Di sisi lain, angka kecelakaan lalu lintas mengalami penurunan. Tercatat dua kasus kecelakaan selama operasi, dengan rincian satu korban luka berat, satu korban luka ringan, dan kerugian materi sebesar Rp4.500.000.

IPTU Akbar menyebutkan bahwa penurunan angka kecelakaan ini menjadi sinyal positif dari efektivitas edukasi dan pengawasan lalu lintas yang terus ditingkatkan oleh Polres Solok Kota.

“Peningkatan jumlah tilang mencerminkan komitmen kami dalam menegakkan hukum lalu lintas demi mengurangi potensi kecelakaan.
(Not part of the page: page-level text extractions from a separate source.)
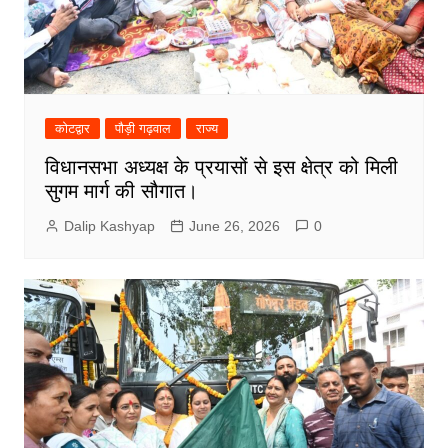
कोटद्वार
पौड़ी गढ़वाल
राज्य
विधानसभा अध्यक्ष के प्रयासों से इस क्षेत्र को मिली
सुगम मार्ग की सौगात।
Dalip Kashyap
June 26, 2026
0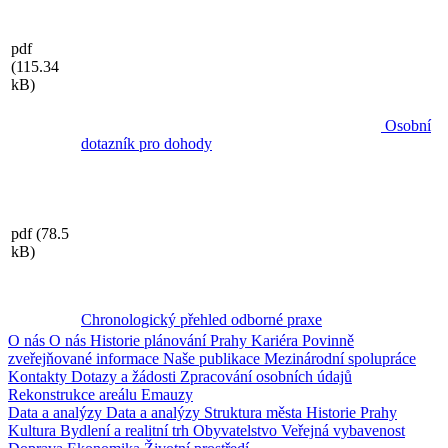
pdf
(115.34
kB)
Osobní
dotazník pro dohody
pdf
(78.5
kB)
Chronologický přehled odborné praxe
O nás
O nás
Historie plánování Prahy
Kariéra
Povinně
zveřejňované informace
Naše publikace
Mezinárodní spolupráce
Kontakty
Dotazy a žádosti
Zpracování osobních údajů
Rekonstrukce areálu Emauzy
Data a analýzy
Data a analýzy
Struktura města
Historie Prahy
Kultura
Bydlení a realitní trh
Obyvatelstvo
Veřejná vybavenost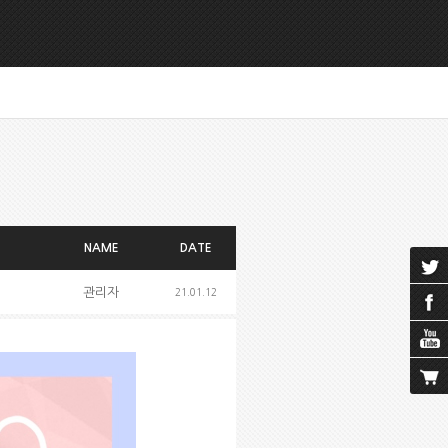
NAME
DATE
관리자
21.01.12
Selain penindakan, kami juga terus melakukan edukasi secara langsung dan melalui media sosial,” jelasnya.

Polres Solok Kota terus mengimbau masyarakat untuk disiplin dalam berkendara, termasuk menggunakan helm berstandar SNI, tidak membiarkan anak di bawah umur mengendarai kendaraan, serta melengkapi dokumen resmi kendaraan.

Dengan berakhirnya Operasi Patuh Singgalang 2025, diharapkan kesadaran masyarakat terhadap keselamatan lalu lintas tidak hanya meningkat selama masa operasi, tetapi juga menjadi kebiasaan dalam kehidupan sehari-hari.

Polres Solok Kota juga menegaskan komitmennya untuk memperkuat pengawasan di titik-titik rawan pelanggaran dan kecelakaan, serta terus bersinergi dengan para pemangku kepentingan guna mewujudkan lalu lintas yang aman, tertib, dan humanis di Kota Solok.